**EXERCISE:** Rewrite all of the records below, replacing "centimetres" with "centimeters" wherever it appears and changing nothing else. Omit the pictures from your version.

Top of INFORMATION PROVIDED

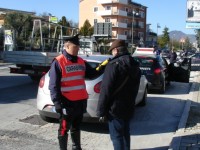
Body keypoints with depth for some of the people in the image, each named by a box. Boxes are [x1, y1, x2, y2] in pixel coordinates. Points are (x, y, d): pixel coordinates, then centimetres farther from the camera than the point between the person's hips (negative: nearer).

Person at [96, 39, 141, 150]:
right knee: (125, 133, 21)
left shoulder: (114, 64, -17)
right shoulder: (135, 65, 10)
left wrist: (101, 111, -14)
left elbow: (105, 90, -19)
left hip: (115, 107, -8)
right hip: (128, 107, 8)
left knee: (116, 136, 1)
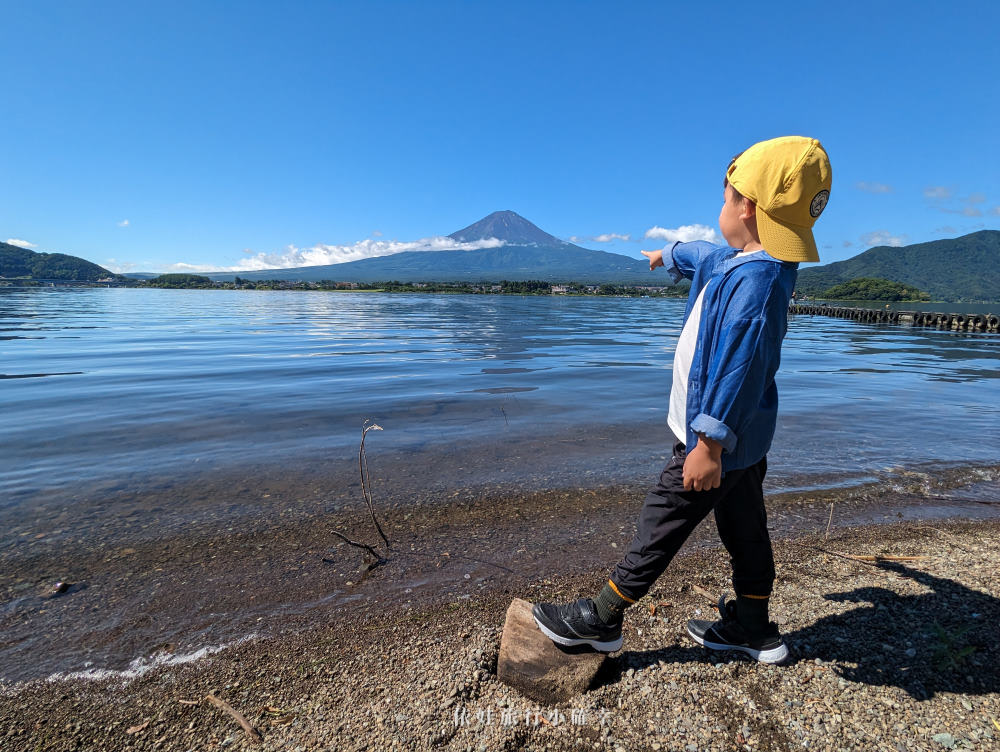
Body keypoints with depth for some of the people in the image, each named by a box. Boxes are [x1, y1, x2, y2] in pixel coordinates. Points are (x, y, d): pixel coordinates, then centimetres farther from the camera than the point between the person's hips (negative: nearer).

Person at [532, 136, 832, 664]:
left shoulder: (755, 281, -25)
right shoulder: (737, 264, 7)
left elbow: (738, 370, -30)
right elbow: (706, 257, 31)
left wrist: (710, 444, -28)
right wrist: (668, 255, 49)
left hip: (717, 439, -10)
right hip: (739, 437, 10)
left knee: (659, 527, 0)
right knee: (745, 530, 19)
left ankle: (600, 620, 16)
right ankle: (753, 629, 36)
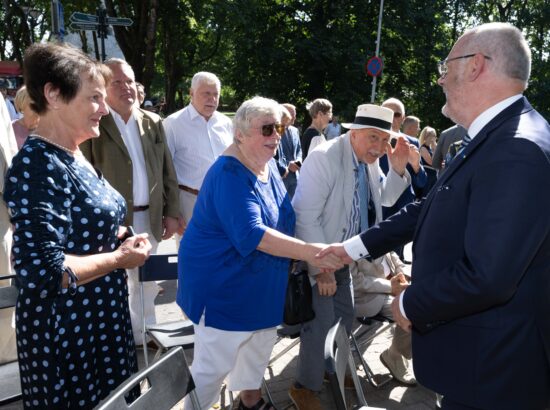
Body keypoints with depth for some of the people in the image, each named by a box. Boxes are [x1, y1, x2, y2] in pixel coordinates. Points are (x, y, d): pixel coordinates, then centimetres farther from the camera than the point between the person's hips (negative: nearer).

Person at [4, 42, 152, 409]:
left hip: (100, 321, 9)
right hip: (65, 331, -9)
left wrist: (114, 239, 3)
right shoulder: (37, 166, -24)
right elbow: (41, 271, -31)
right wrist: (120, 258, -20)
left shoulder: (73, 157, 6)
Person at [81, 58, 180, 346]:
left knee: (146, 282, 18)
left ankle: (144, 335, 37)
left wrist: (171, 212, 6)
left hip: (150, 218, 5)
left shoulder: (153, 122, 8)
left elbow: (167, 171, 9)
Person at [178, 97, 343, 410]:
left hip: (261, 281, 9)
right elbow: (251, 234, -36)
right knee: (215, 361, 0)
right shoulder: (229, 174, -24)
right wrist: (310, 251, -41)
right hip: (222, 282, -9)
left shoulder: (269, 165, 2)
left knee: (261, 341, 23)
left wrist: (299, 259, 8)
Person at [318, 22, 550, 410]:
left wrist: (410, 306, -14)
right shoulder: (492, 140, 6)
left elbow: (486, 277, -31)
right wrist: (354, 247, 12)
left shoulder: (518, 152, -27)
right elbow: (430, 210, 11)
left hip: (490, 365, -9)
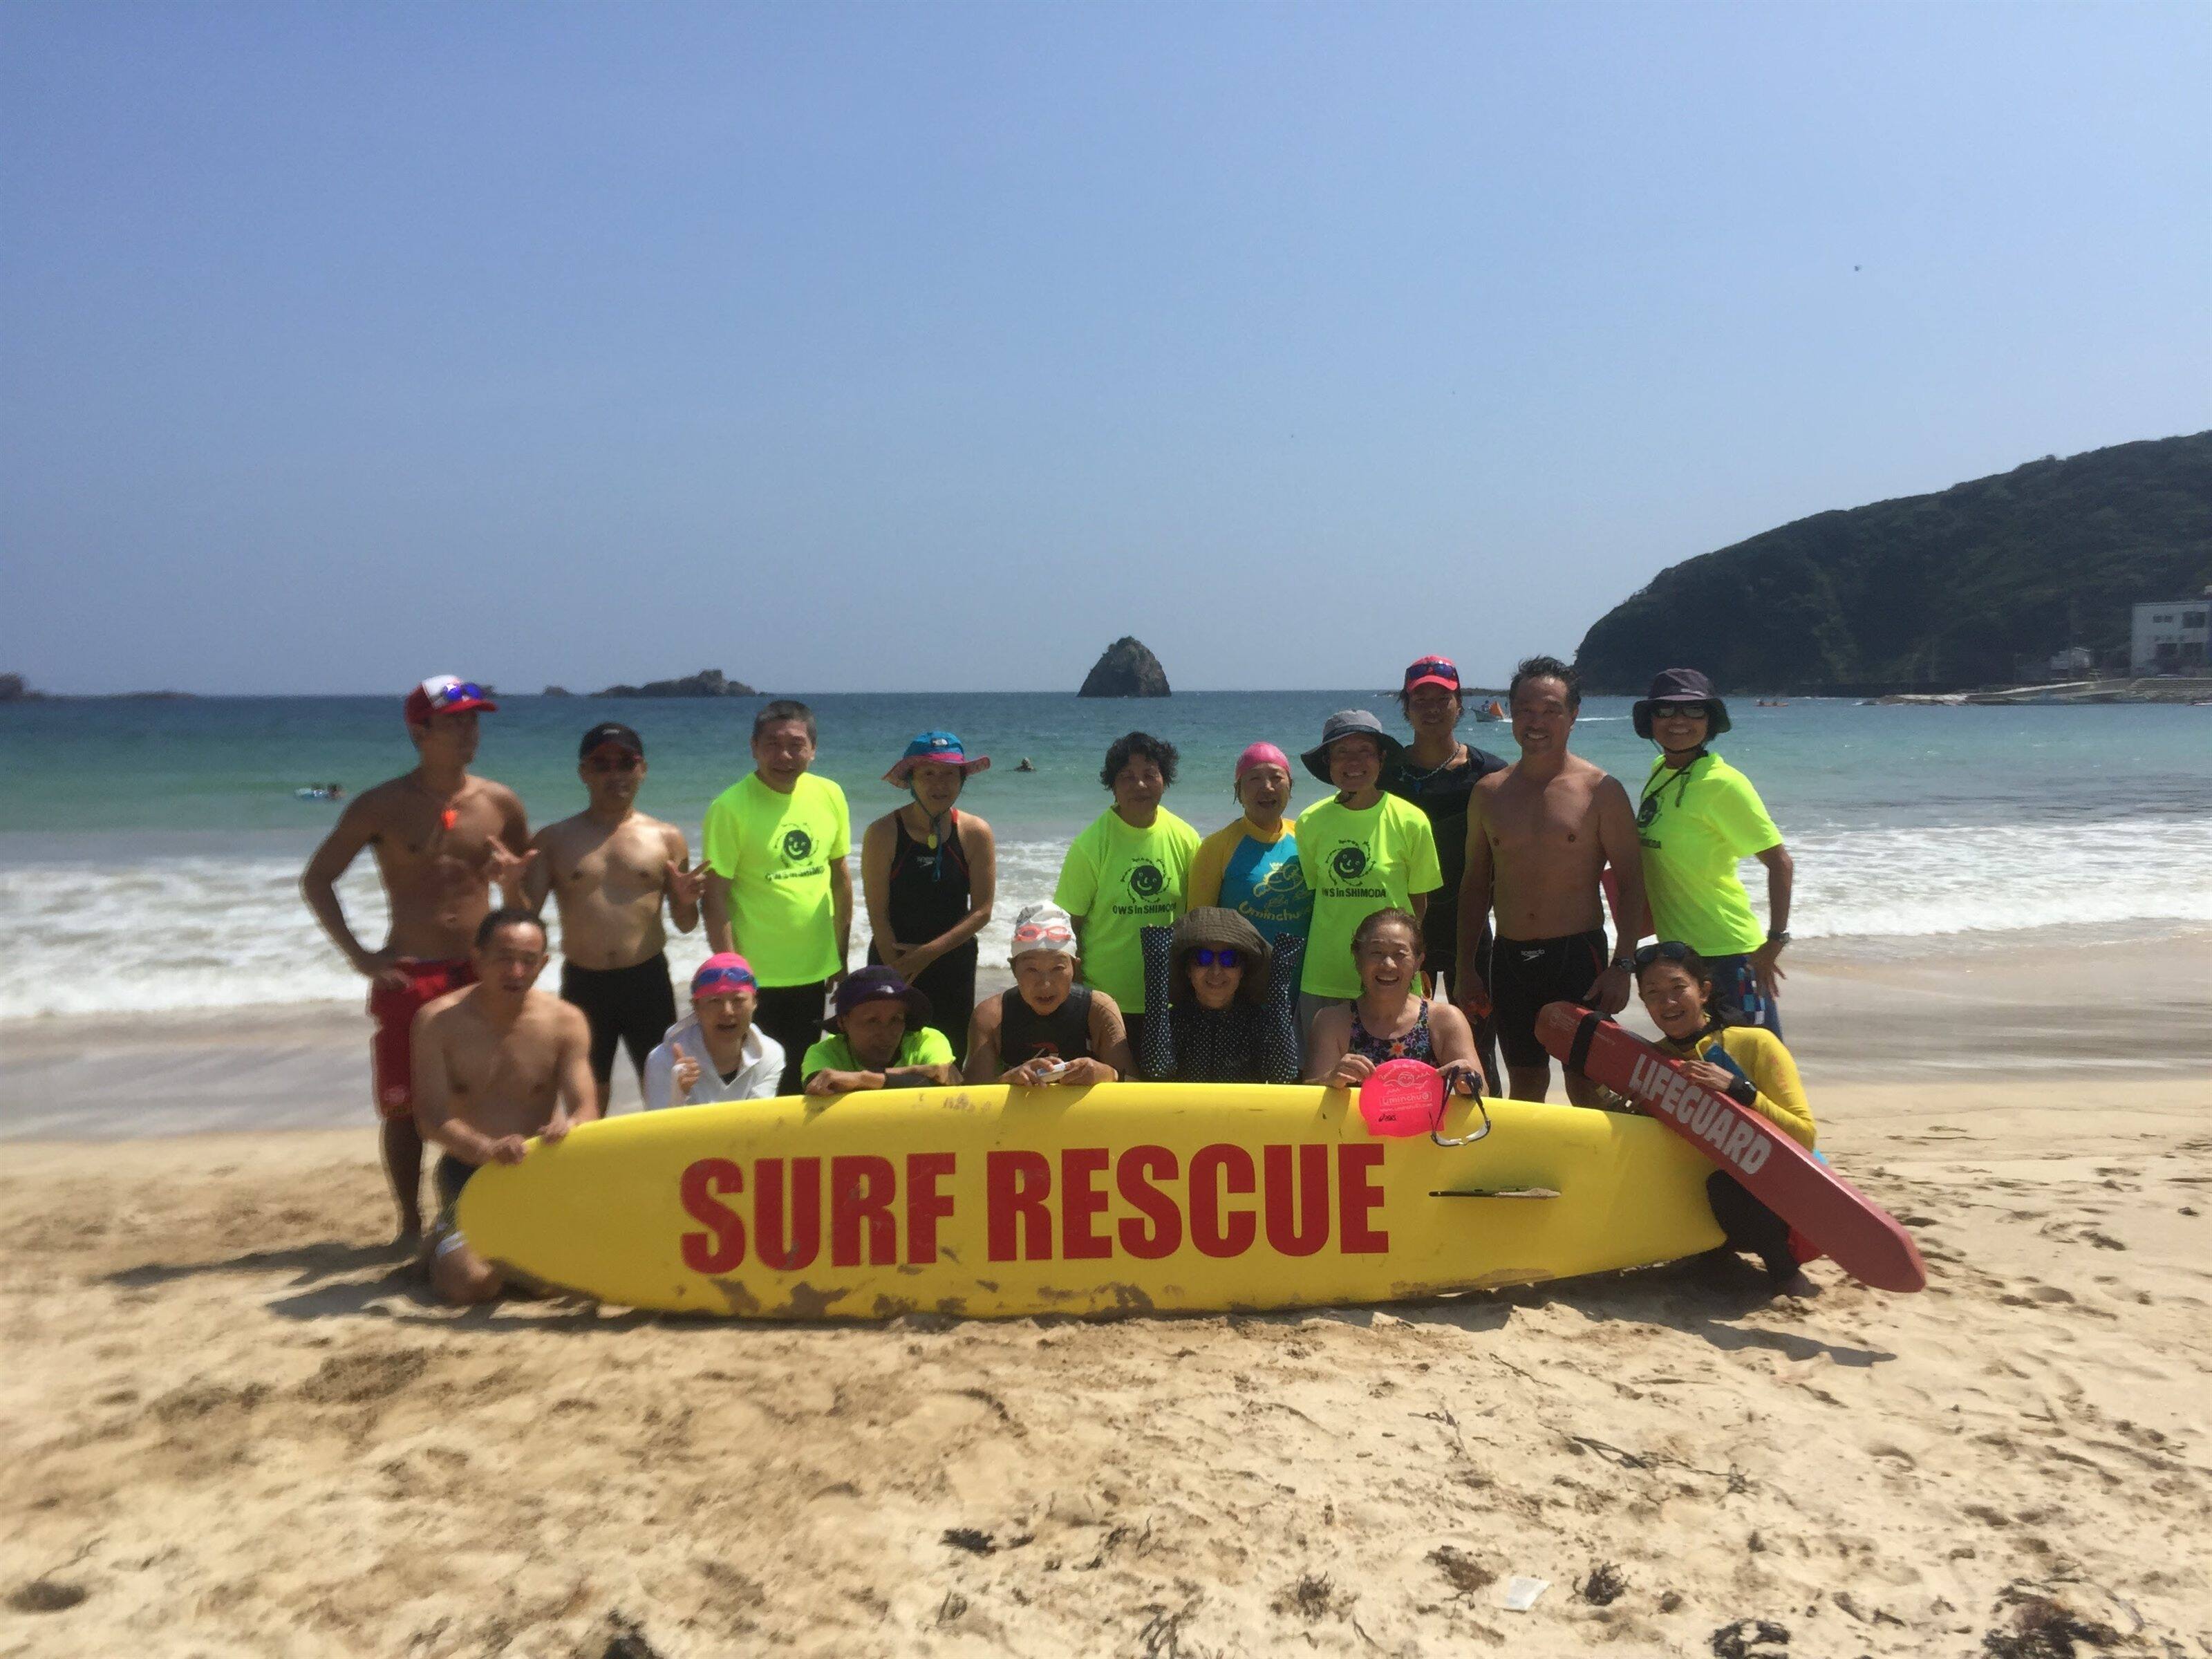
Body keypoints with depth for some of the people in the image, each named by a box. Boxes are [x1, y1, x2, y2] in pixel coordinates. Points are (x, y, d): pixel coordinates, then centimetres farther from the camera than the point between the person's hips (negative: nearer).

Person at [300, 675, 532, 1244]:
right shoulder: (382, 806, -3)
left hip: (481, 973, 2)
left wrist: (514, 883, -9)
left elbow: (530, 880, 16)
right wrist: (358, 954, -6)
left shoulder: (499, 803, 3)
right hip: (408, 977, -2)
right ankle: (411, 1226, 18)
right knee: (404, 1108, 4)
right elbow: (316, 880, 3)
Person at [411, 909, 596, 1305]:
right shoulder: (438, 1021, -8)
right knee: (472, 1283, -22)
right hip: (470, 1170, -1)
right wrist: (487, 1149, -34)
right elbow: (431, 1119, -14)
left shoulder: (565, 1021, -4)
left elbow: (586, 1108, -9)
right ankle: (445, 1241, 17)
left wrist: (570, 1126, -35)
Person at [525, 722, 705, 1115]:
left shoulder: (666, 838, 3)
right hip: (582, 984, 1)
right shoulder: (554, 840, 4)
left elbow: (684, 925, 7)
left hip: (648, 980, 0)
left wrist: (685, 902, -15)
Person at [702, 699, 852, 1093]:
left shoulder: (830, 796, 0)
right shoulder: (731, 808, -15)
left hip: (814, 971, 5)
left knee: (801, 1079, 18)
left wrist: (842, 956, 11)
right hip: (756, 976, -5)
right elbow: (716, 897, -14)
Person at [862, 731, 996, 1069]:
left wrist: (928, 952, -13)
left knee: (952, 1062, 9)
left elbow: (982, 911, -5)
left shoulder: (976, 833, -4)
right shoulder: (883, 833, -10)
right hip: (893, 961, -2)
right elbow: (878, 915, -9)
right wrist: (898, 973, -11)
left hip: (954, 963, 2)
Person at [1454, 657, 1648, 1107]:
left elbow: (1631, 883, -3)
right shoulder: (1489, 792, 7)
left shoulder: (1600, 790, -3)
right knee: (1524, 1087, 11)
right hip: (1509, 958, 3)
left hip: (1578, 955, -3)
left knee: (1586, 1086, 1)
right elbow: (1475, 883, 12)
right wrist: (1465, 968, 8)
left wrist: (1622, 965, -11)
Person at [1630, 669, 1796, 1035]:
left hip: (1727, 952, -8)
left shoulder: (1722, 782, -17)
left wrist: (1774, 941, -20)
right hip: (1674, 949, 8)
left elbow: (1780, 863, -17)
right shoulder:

Bottom of INFORMATION PROVIDED

**SOLUTION TO THIS PROBLEM:**
Body keypoints with depth for some of the people in the image, each named by a box. Boxes are [x1, y1, x2, y2] in pixel coordinates. Points are (x, y, d): pixel coordinates, then centimeters farther from the camera than the point between the person's hips (negative: nearer).

Person at [96, 39, 141, 150]:
right knee: (125, 133, 21)
left shoulder: (114, 64, -17)
right shoulder: (135, 65, 10)
left wrist: (101, 111, -14)
left elbow: (105, 90, -19)
left hip: (115, 107, -8)
right hip: (128, 107, 8)
left knee: (116, 136, 1)
Body keypoints with depth for some of the people in the image, each named by a box. Boxes are [x1, y1, x2, y2] in pixel coordinates. Points are (x, y, d): pixel coordinates, then centimeters farther from the camera than the point between the person's hips (negative: nearer).

Person at [532, 136, 832, 664]:
left shoulder: (755, 281, -25)
right shoulder: (737, 264, 7)
left elbow: (738, 370, -30)
right elbow: (706, 257, 31)
left wrist: (710, 444, -28)
right wrist: (668, 255, 49)
left hip: (717, 439, -10)
right hip: (739, 437, 10)
left knee: (659, 527, 0)
right knee: (745, 530, 19)
left ankle: (600, 620, 16)
right ankle: (753, 629, 36)
Body keypoints with depth for some of the people in the image, each named by a box. Boxes are [x1, y1, x2, y2] in pixel coordinates. Points are (x, y, d): pixel coordinates, then centimeters farther from the camera than the point between the person's hips (negative: nearer).

Person at [4, 42, 152, 409]:
left hip: (100, 321, 9)
right hip: (65, 331, -9)
left wrist: (114, 239, 3)
right shoulder: (37, 166, -24)
right elbow: (41, 271, -31)
right wrist: (120, 258, -20)
left shoulder: (73, 157, 6)
Person at [81, 58, 180, 346]:
left knee: (146, 282, 18)
left ankle: (144, 335, 37)
left wrist: (171, 212, 6)
left hip: (150, 218, 5)
left shoulder: (153, 122, 8)
left elbow: (167, 171, 9)
Person at [178, 97, 343, 410]:
left hip: (261, 281, 9)
right elbow: (251, 234, -36)
right knee: (215, 361, 0)
right shoulder: (229, 174, -24)
right wrist: (310, 251, -41)
right hip: (222, 282, -9)
left shoulder: (269, 165, 2)
left knee: (261, 341, 23)
left wrist: (299, 259, 8)
Person at [318, 22, 550, 410]:
left wrist: (410, 306, -14)
right shoulder: (492, 140, 6)
left elbow: (486, 277, -31)
right wrist: (354, 247, 12)
left shoulder: (518, 152, -27)
right elbow: (430, 210, 11)
left hip: (490, 365, -9)
Body keypoints with depth for some of the people in the image, each named by a box. Boxes are [x1, y1, x2, y2] in pixel coordinates. Points are (x, y, d): pixel coordinates, then centimeters farther from the camera than the point between the person's hips (negative: nearer).

Person at [300, 675, 532, 1244]:
right shoulder: (382, 806, -3)
left hip: (481, 973, 2)
left wrist: (514, 883, -9)
left elbow: (530, 880, 16)
right wrist: (358, 954, -6)
left shoulder: (499, 803, 3)
right hip: (408, 977, -2)
right ankle: (411, 1226, 18)
right knee: (404, 1108, 4)
right elbow: (316, 880, 3)
Person at [411, 909, 596, 1305]:
right shoulder: (438, 1021, -8)
right knee: (472, 1283, -22)
right hip: (470, 1170, -1)
right wrist: (487, 1149, -34)
right elbow: (431, 1119, -14)
left shoulder: (565, 1021, -4)
left elbow: (586, 1108, -9)
right ankle: (445, 1241, 17)
left wrist: (570, 1126, -35)
Person at [525, 722, 705, 1115]:
left shoulder: (666, 838, 3)
right hip: (582, 984, 1)
right shoulder: (554, 840, 4)
left elbow: (684, 925, 7)
left hip: (648, 980, 0)
left wrist: (685, 902, -15)
Person at [702, 699, 852, 1093]:
left shoulder: (830, 796, 0)
right shoulder: (731, 808, -15)
left hip: (814, 971, 5)
left knee: (801, 1079, 18)
left wrist: (842, 956, 11)
right hip: (756, 976, -5)
right elbow: (716, 897, -14)
Person at [862, 731, 996, 1069]:
left wrist: (928, 952, -13)
left knee: (952, 1062, 9)
left elbow: (982, 911, -5)
left shoulder: (976, 833, -4)
right shoulder: (883, 833, -10)
right hip: (893, 961, -2)
right elbow: (878, 915, -9)
right wrist: (898, 973, -11)
left hip: (954, 963, 2)
Person at [1454, 657, 1648, 1107]:
left elbow: (1631, 883, -3)
right shoulder: (1489, 792, 7)
left shoulder: (1600, 790, -3)
right knee: (1524, 1087, 11)
right hip: (1509, 958, 3)
left hip: (1578, 955, -3)
left knee: (1586, 1086, 1)
right elbow: (1475, 883, 12)
right wrist: (1465, 968, 8)
left wrist: (1622, 965, -11)
Person at [1630, 669, 1796, 1035]:
left hip: (1727, 952, -8)
left shoulder: (1722, 782, -17)
left wrist: (1774, 941, -20)
right hip: (1674, 949, 8)
left elbow: (1780, 863, -17)
right shoulder:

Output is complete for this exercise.